Itália faz greve geral em solidariedade à flotilha de Gaza
Centenas de milhares marcharam em mais de 100 cidades após Israel interceptar embarcações que levavam ajuda humanitária; Meloni criticou paralisação e oposição pediu embargo de armas a Tel Aviv
Publicado 03/10/2025 13:10 | Editado 03/10/2025 13:42
Centenas de milhares de pessoas saíram às ruas da Itália nesta sexta-feira (3) em uma greve geral e em protestos em solidariedade à Flotilha Global Sumud, interceptada por Israel no início da semana quando tentava romper o bloqueio a Gaza e entregar ajuda humanitária.
Segundo os organizadores, 300 mil pessoas participaram apenas do ato em Roma, que partiu da Piazza Vittorio em direção à estação central de trens. Em Milão, foram 100 mil; em Nápoles, 50 mil; em Veneza, 25 mil; e em cidades da Sicília, outras 150 mil.
A paralisação, convocada pelas centrais sindicais, bloqueou estradas, rodovias e portos, incluindo o de Livorno, além de provocar atrasos e cancelamentos na malha ferroviária.
Em Bolonha, manifestantes marcharam pela rodovia que circunda a cidade, enquanto em Milão a polícia lançou bombas de gás lacrimogêneo para dispersar grupos que ocupavam o anel viário.

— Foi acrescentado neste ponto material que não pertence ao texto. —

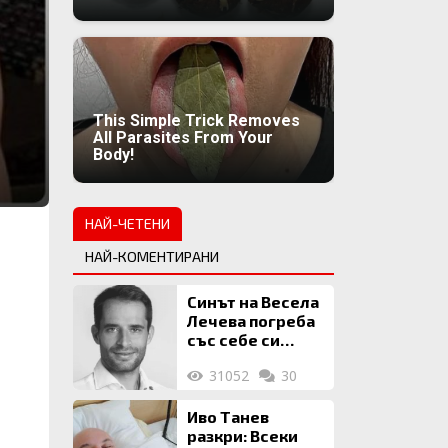
This Simple Trick Removes
All Parasites From Your
Body!
НАЙ-ЧЕТЕНИ
НАЙ-КОМЕНТИРАНИ
Синът на Весела
Лечева погреба
със себе си
биткойни за 2
31052
30
млн. евро
Иво Танев
разкри: Всеки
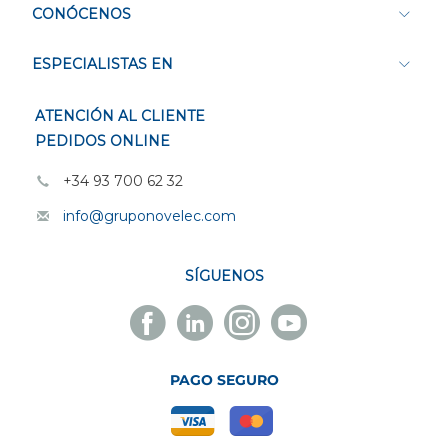
CONÓCENOS
ESPECIALISTAS EN
ATENCIÓN AL CLIENTE
PEDIDOS ONLINE
+34 93 700 62 32
info@gruponovelec.com
SÍGUENOS
Facebook
Linkedin
Instagram
Youtube
Novelec
Novelec
Novelec
Novelec
PAGO SEGURO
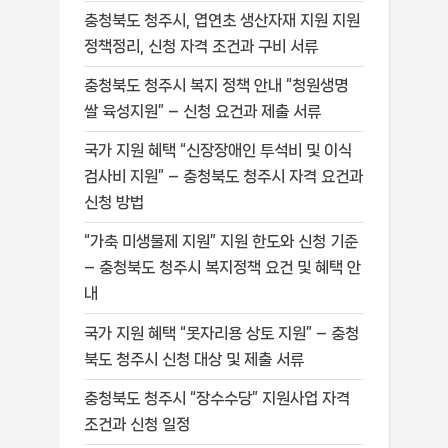
충청북도 청주시, 엽연초 생산자재 지원 지원
정책정리, 신청 자격 조건과 구비 서류
충청북도 청주시 복지 정책 안내 “청원생명
쌀 육성지원” – 신청 요건과 제출 서류
국가 지원 혜택 “신장장애인 투석비 및 이식
검사비 지원” – 충청북도 청주시 자격 요건과
신청 방법
“가축 미생물제 지원” 지원 한도와 신청 기준
– 충청북도 청주시 복지정책 요건 및 혜택 안
내
국가 지원 혜택 “못자리용 상토 지원” – 충청
북도 청주시 신청 대상 및 제출 서류
충청북도 청주시 “장수수당” 지원사업 자격
조건과 신청 일정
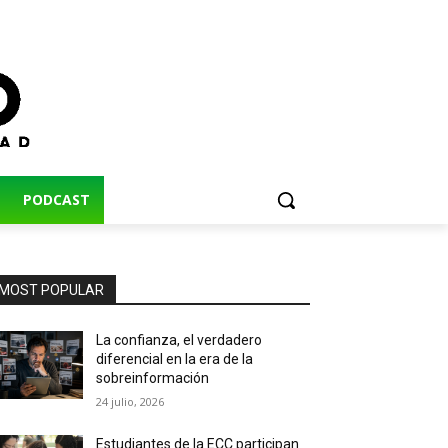
PODCAST
MOST POPULAR
La confianza, el verdadero
diferencial en la era de la
sobreinformación
24 julio, 2026
Estudiantes de la ECC participan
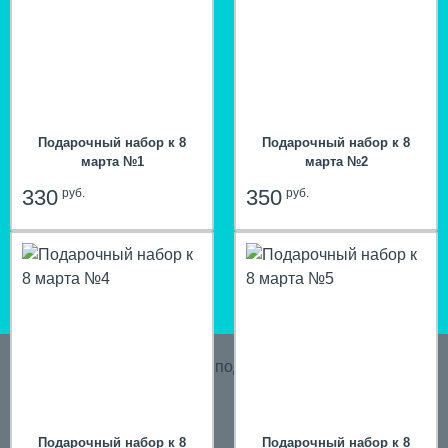
Подарочный набор к 8
Подарочный набор к 8
марта №1
марта №2
330
350
руб.
руб.
hit
Подарочный набор к 8
Подарочный набор к 8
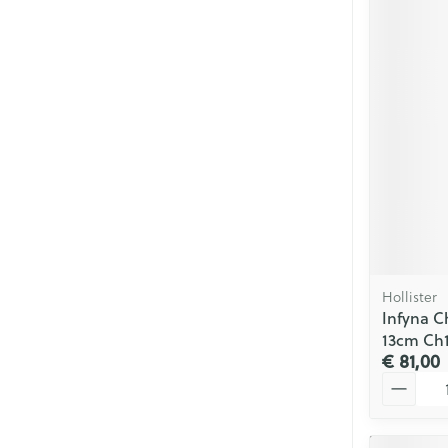
Hollister
Infyna C
13cm Ch1
€ 81,00
Aantal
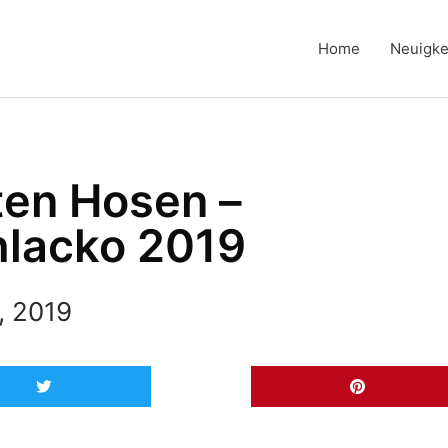
Home
Neuigke
ten Hosen –
hlacko 2019
, 2019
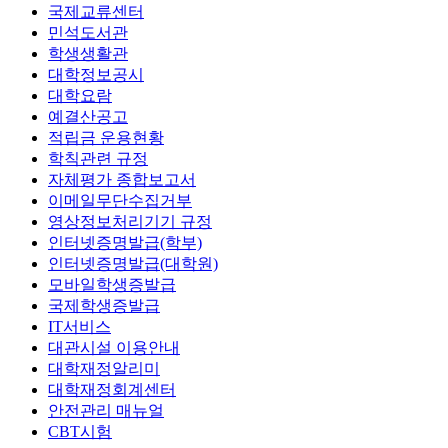
국제교류센터
민석도서관
학생생활관
대학정보공시
대학요람
예결산공고
적립금 운용현황
학칙관련 규정
자체평가 종합보고서
이메일무단수집거부
영상정보처리기기 규정
인터넷증명발급(학부)
인터넷증명발급(대학원)
모바일학생증발급
국제학생증발급
IT서비스
대관시설 이용안내
대학재정알리미
대학재정회계센터
안전관리 매뉴얼
CBT시험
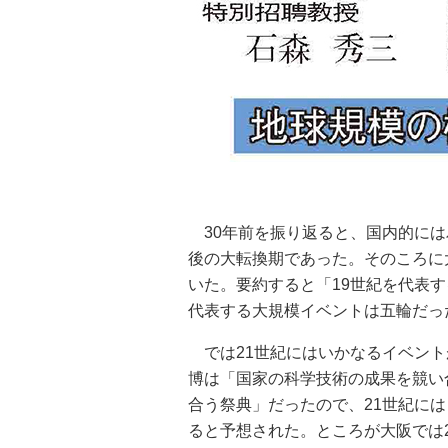
30年前を振り返ると、国内的には
後の大転換期であった。そのころに
いた。要約すると「19世紀を代表
代表する大規模イベントは五輪だっ
では21世紀にはいかなるイベント
博は「国家の科学技術の成果を競い
合う祭典」だったので、21世紀に
ると予想された。ところが大阪では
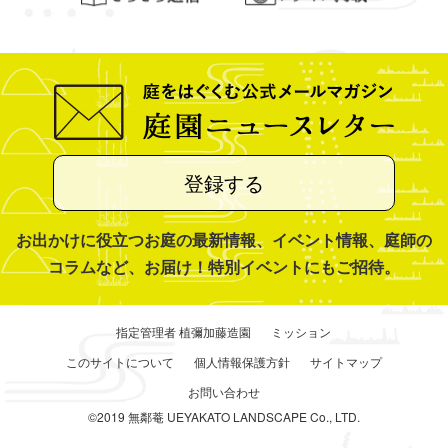
登録する
お出かけに役立つお庭の最新情報、イベント情報、庭師の
コラムなど、お届け！特別イベントにもご招待。
指定管理者 植彌加藤造園
ミッション
このサイトについて
個人情報保護方針
サイトマップ
お問い合わせ
©2019 無鄰菴 UEYAKATO LANDSCAPE Co., LTD.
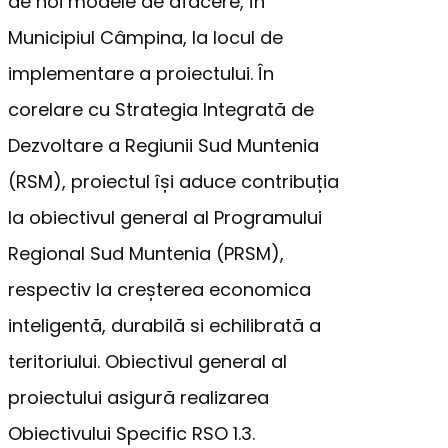
de noi modele de afacere, în
Municipiul Câmpina, la locul de
implementare a proiectului. În
corelare cu Strategia Integrată de
Dezvoltare a Regiunii Sud Muntenia
(RSM), proiectul își aduce contribuția
la obiectivul general al Programului
Regional Sud Muntenia (PRSM),
respectiv la creșterea economica
inteligentă, durabilă si echilibrată a
teritoriului. Obiectivul general al
proiectului asigură realizarea
Obiectivului Specific RSO 1.3.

A empresa Trenitalia advertiu que um milhão de passageiros ficariam a pé, com a greve se estendendo até as 20h59. Estações de trem foram ocupadas de Perugia a Cagliari. Em Nápoles, cerca de 10 mil bloquearam o porto.
As manifestações italianas ocorreram em paralelo a uma onda de atos em dezenas de cidades europeias e de outros continentes.
Em Paris, mais de mil pessoas se reuniram na Praça da República em protesto contra a ofensiva israelense em Gaza e a interceptação da flotilha, que contou com a presença de figuras como Greta Thunberg, o neto de Nelson Mandela, Mandla Mandela, e a ex-prefeita de Barcelona, Ada Colau.
Quatro deputados do partido França Insubmissa (LFI) estavam a bordo e seguem detidos, enquanto em Marselha cem manifestantes foram presos ao tentar bloquear a empresa de armas Eurolinks.
Em Barcelona, ruas foram interditadas e houve choques com a polícia. Em Lisboa, centenas se concentraram diante da embaixada israelense com cartazes que pediam sanções contra Tel Aviv e liberdade para os quatro portugueses detidos.
Mais de 3 mil suíços ocuparam a estação Cornavin, em Genebra, e lançaram pneus em chamas nos trilhos, sendo dispersados com gás lacrimogêneo.
Em Atenas, mais de mil marcharam até a embaixada israelense, disparando fogos e sinalizadores contra o prédio. Mobilizações semelhantes ocorreram em Helsinque, Bruxelas, Haia, Nicósia, Istambul, Nova York, Sydney, Kuala Lumpur, Karachi, Buenos Aires e Cidade do México.
O Ministério das Relações Exteriores da Itália confirmou que 40 italianos estavam entre os detidos, incluindo dois deputados nacionais e dois eurodeputados já libertados. A chefe da oposição, Elly Schlein, do Partido Democrático, declarou que a flotilha “tentava fazer o que os governos europeus e a União Europeia deveriam estar fazendo, romper o bloqueio que causa fome em Gaza”.
Ela pediu “um embargo total de armas, como votou a Espanha, e o reconhecimento pleno do Estado da Palestina”.